* [EXERCISE]:
Take the entries below and print only the lines from the one with "EB-6019 WAKE PROJ.CATEGORY" through the one with "(TADA) (L) |", exactly as they stand, both ends included.
#### DATA UNDER STUDY ####
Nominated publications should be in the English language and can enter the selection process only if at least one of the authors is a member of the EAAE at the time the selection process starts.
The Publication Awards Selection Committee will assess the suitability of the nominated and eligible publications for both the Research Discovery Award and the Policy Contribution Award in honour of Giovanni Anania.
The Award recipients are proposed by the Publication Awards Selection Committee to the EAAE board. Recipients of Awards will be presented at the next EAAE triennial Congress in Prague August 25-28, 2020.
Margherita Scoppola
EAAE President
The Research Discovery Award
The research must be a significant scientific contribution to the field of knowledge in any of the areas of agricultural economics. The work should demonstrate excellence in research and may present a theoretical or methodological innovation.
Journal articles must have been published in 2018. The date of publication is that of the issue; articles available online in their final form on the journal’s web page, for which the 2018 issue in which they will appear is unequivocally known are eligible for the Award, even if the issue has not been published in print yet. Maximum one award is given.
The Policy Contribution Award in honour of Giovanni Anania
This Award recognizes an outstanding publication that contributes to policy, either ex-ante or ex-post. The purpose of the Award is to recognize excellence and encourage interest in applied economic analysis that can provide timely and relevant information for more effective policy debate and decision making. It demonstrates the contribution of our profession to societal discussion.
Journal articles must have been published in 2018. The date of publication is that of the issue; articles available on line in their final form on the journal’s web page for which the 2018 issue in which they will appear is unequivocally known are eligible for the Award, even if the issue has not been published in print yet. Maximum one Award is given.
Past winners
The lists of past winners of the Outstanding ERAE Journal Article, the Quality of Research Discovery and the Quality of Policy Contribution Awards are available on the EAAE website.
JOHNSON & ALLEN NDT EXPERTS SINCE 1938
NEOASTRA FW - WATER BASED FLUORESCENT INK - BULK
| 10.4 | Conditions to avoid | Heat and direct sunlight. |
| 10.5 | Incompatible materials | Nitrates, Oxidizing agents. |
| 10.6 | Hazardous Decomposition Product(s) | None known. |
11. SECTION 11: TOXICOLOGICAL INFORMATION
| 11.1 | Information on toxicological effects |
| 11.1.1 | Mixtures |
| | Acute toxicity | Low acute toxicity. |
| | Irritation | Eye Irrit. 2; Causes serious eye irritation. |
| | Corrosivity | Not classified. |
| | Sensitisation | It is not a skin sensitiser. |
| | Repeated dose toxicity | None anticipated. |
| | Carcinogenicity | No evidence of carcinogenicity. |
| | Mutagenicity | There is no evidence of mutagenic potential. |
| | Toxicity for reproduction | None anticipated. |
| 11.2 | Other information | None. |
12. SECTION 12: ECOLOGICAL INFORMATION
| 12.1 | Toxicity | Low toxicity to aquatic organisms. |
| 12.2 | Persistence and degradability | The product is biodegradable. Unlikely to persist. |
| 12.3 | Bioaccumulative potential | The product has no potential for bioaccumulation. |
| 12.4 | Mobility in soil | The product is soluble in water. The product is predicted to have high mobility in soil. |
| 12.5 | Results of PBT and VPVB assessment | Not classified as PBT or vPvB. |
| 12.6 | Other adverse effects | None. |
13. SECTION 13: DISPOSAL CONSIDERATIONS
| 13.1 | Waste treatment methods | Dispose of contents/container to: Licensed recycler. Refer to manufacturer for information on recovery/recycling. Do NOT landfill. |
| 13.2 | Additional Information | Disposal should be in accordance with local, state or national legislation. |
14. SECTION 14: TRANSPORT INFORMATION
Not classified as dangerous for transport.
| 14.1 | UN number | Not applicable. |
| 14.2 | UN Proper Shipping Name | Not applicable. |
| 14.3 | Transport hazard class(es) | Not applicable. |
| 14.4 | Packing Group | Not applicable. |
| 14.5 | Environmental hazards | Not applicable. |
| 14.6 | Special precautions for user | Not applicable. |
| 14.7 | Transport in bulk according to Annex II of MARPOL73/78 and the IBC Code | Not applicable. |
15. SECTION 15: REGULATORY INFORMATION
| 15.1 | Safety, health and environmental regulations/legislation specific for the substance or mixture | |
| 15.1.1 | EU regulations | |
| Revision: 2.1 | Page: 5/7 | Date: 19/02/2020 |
####
#### DATA UNDER STUDY ####
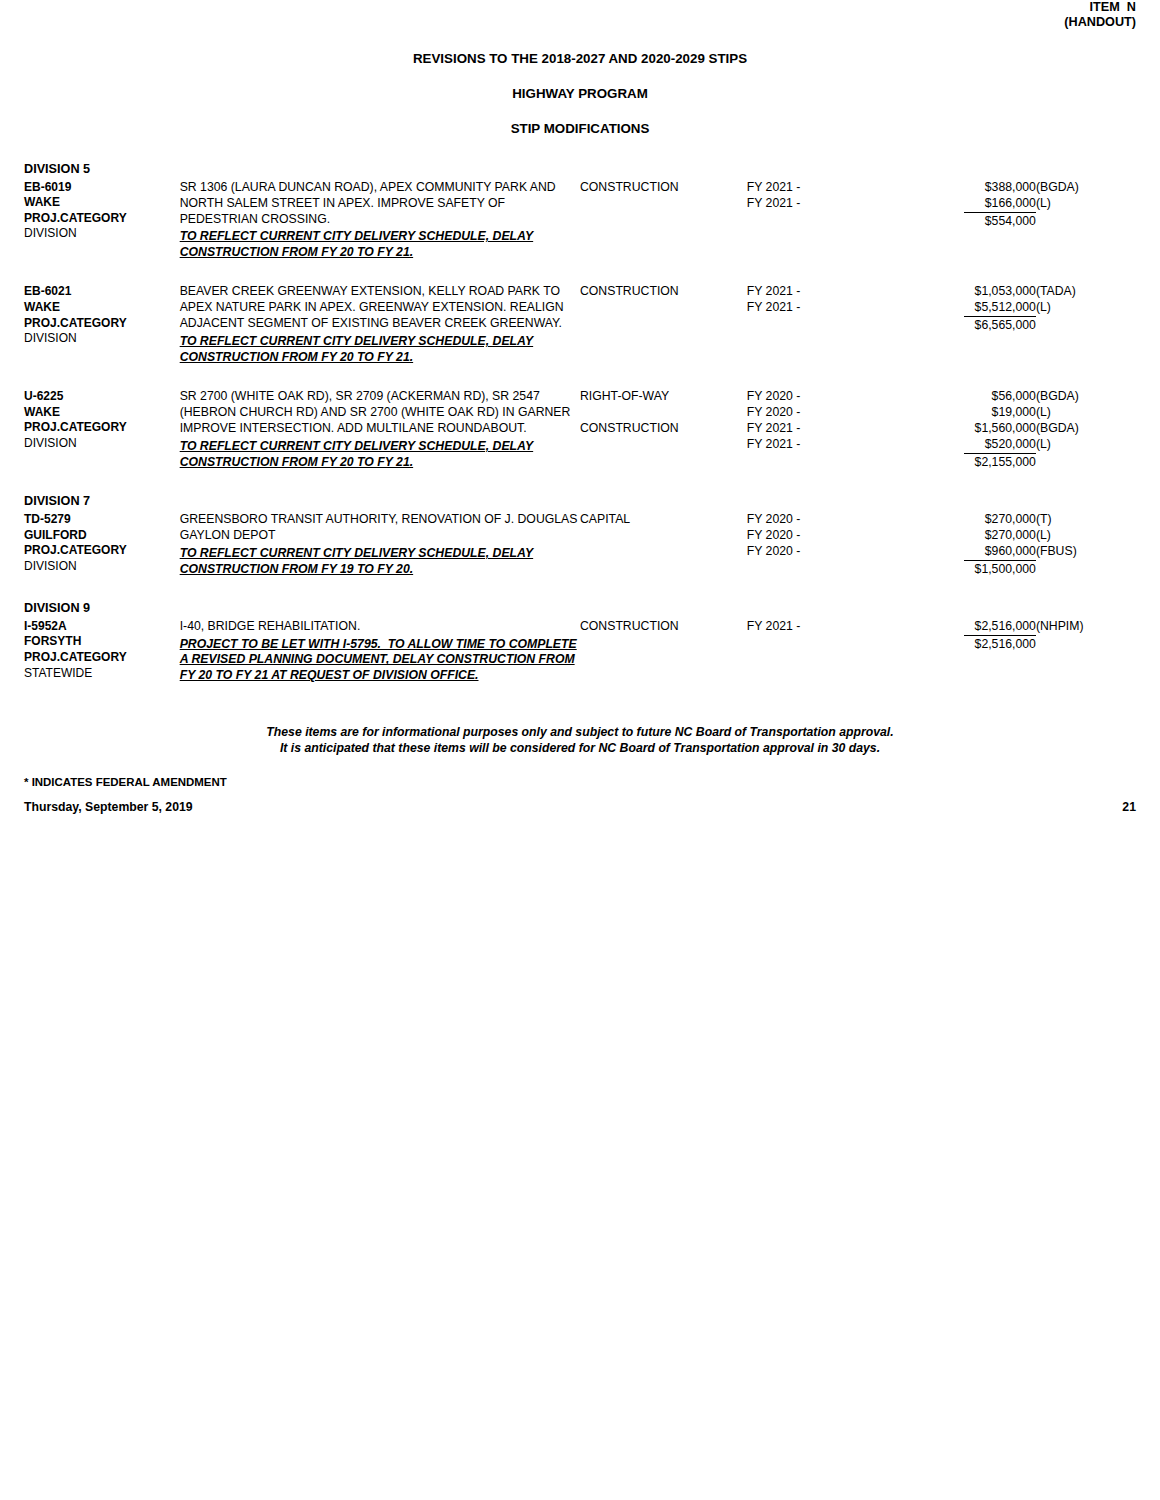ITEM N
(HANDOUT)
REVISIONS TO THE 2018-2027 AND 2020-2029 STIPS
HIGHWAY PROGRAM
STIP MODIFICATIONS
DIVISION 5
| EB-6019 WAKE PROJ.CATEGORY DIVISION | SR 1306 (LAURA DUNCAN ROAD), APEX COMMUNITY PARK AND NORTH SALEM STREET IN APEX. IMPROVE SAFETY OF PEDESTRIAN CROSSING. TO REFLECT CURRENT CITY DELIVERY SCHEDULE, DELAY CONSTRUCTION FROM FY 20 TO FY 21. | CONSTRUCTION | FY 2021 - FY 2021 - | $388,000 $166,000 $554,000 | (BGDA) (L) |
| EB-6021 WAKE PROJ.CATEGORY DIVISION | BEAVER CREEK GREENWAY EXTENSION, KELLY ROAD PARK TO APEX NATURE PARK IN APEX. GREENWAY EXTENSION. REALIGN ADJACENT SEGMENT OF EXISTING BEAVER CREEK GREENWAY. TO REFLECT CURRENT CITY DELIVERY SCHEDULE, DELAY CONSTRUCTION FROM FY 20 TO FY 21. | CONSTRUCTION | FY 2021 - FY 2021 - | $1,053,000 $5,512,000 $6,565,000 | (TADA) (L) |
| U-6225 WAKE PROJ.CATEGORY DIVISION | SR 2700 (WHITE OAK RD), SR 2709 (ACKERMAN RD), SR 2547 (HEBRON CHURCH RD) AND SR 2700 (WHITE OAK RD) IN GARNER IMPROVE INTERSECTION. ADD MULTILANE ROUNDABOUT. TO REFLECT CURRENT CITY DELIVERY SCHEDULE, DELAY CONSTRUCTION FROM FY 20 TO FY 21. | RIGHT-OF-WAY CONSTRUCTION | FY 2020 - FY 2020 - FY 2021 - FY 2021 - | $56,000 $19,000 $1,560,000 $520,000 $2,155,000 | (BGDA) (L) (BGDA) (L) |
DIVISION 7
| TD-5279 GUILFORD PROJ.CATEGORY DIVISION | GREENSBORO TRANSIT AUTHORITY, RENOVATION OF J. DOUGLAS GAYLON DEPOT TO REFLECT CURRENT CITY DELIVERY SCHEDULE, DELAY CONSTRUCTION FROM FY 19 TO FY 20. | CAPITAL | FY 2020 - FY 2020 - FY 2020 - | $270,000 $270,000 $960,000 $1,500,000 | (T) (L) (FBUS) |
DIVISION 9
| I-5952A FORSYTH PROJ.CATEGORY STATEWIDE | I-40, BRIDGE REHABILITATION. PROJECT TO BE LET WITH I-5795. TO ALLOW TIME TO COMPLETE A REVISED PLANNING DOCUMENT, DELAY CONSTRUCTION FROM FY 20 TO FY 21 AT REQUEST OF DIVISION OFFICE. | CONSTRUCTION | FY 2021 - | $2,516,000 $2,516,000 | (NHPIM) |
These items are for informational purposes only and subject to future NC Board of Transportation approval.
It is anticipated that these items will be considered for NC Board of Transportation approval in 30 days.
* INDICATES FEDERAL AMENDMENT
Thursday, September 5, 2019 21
####
#### DATA UNDER STUDY ####
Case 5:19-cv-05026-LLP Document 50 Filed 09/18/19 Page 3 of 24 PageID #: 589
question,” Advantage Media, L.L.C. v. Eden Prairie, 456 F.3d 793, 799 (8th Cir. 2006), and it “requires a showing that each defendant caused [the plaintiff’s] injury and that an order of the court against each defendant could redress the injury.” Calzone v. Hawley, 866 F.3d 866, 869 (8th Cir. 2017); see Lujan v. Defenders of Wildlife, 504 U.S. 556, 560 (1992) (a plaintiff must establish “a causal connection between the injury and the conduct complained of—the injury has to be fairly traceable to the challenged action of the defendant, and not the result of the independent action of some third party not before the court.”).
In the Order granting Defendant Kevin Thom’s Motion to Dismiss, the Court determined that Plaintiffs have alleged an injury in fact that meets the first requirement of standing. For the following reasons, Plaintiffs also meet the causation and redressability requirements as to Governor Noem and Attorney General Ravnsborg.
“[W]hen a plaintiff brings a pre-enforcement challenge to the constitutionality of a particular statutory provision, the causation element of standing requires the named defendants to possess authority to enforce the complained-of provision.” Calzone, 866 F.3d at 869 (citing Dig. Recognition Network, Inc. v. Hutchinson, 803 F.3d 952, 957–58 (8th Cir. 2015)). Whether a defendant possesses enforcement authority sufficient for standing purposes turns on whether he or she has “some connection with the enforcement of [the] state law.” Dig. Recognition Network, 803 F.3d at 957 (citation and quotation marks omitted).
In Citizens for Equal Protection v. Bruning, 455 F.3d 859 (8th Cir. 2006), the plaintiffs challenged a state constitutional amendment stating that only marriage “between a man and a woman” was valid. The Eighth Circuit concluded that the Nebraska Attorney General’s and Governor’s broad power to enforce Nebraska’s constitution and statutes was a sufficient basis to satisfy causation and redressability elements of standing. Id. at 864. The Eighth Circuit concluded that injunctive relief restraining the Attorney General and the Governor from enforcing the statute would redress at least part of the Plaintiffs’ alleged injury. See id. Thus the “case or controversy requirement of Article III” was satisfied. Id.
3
####
* [EXERCISE ANSWER]:
| EB-6019 WAKE PROJ.CATEGORY DIVISION | SR 1306 (LAURA DUNCAN ROAD), APEX COMMUNITY PARK AND NORTH SALEM STREET IN APEX. IMPROVE SAFETY OF PEDESTRIAN CROSSING. TO REFLECT CURRENT CITY DELIVERY SCHEDULE, DELAY CONSTRUCTION FROM FY 20 TO FY 21. | CONSTRUCTION | FY 2021 - FY 2021 - | $388,000 $166,000 $554,000 | (BGDA) (L) |
| EB-6021 WAKE PROJ.CATEGORY DIVISION | BEAVER CREEK GREENWAY EXTENSION, KELLY ROAD PARK TO APEX NATURE PARK IN APEX. GREENWAY EXTENSION. REALIGN ADJACENT SEGMENT OF EXISTING BEAVER CREEK GREENWAY. TO REFLECT CURRENT CITY DELIVERY SCHEDULE, DELAY CONSTRUCTION FROM FY 20 TO FY 21. | CONSTRUCTION | FY 2021 - FY 2021 - | $1,053,000 $5,512,000 $6,565,000 | (TADA) (L) |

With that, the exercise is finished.